Nous avons également évoqué la possibilité d’organiser les œuvres dans des salles, un modèle de relation plus proche du programme pictural que Murillo a développé pour les différents couvents qui lui ont commandé des œuvres à Séville. L’idée est de s’éloigner du modèle muséal traditionnel et d’explorer plutôt l’interrelation entre les œuvres, les thèmes et les espaces. Notre objectif est donc de présenter les œuvres au couvent de Santa Inés, comme espace d’exposition principal, tout en exposant également certains ensembles d’œuvres à Los Venerables, à l’hôpital de la Caridad ou à l’église Santa María la Blanca. D’autres espaces et formats d’exposition peuvent aussi être envisagés, notamment dans l’optique de remettre en question la notion de « musée » comme élément central de la perception de l’art. Ainsi, des performances, des pièces de théâtre, des concerts, des cycles de films, voire un séminaire, tel que celui que nous prévoyons d’organiser avec Jacques Rancière, peuvent compléter l’exposition de peintures, de photographies et d’autres expressions artistiques contemporaines.

Considérons le tableau de James Digman Wingfield de 1848, La Galerie de tableaux, Stafford House, qui représente la demeure d’une famille aristocratique anglaise, un lieu d’une magnificence et d’un luxe hérités des colonies d’outre-mer soumises. Deux toiles de Murillo, issues du programme qu’il a créé pour l’Église de la Charité, y occupent une place de choix : Abraham et les Trois Anges et Le Retour du Fils Prodigue, qui quitta Séville après avoir été saisie par l’armée française durant la guerre d’Espagne. Il y a une incongruité entre l’opulence de la pièce et le sujet des tableaux, un contraste saisissant, un conflit qui, sans être résolu, intensifie son impact émotionnel. On peut rappeler comment le même effet est obtenu dans la série de Martha Rosler, House Beautiful : Bringing the War Home, où des images de guerre apparaissent aux fenêtres de maisons américaines typiques, véritables natures mortes. D’une certaine manière, ce projet d’exposition serait lié à ces effets.

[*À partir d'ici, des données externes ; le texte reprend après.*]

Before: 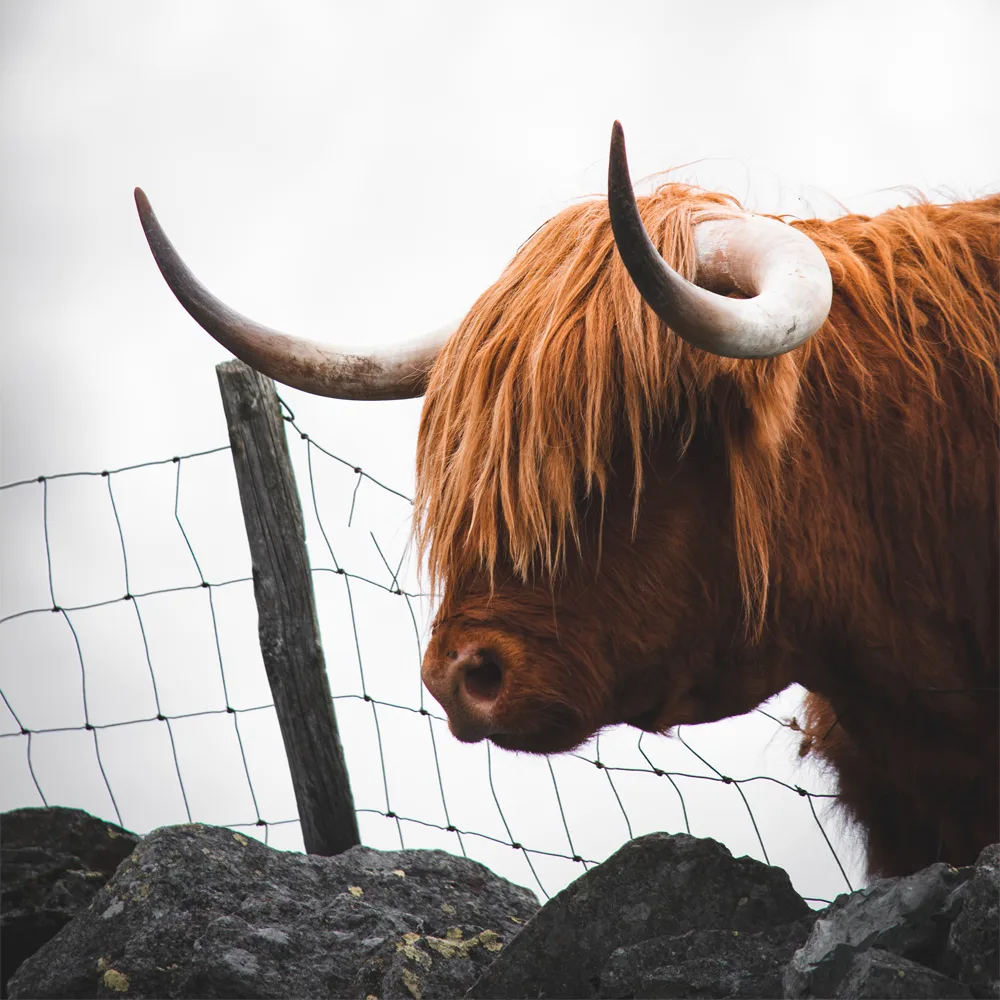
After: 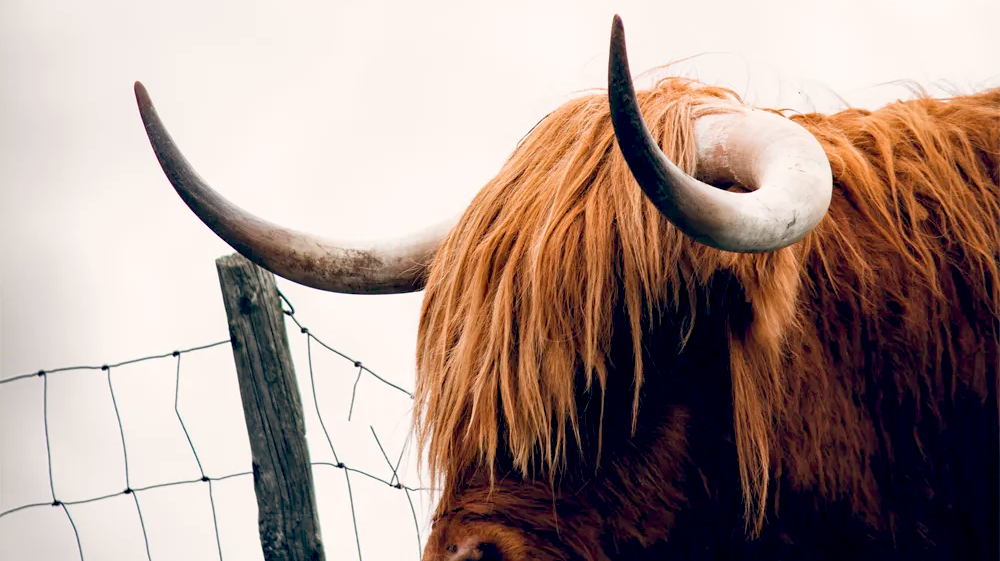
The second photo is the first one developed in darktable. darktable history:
color balance: lift [0.975, 0.993, 1, 1.015], gamma [1.1, 1, 1, 0.945], gain [1, 1.04, 1, 0.95]
crop and rotate: top 10.605%, bottom 33.274%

Plutôt que des généalogies, des index ou des listes d’influences, il s’agit de voir comment l’œuvre de Murillo peut continuer à susciter des affections et, aussi, un sentiment d’étrangeté ; comment précisément son exclusion du canon moderne en fait un outil privilégié pour mener à bien la critique de ce même canon ; comment, pourtant, de ce conflit naît la joie de vivre que Hegel a soulignée, attentive aux mendiants déguenillés de Murillo.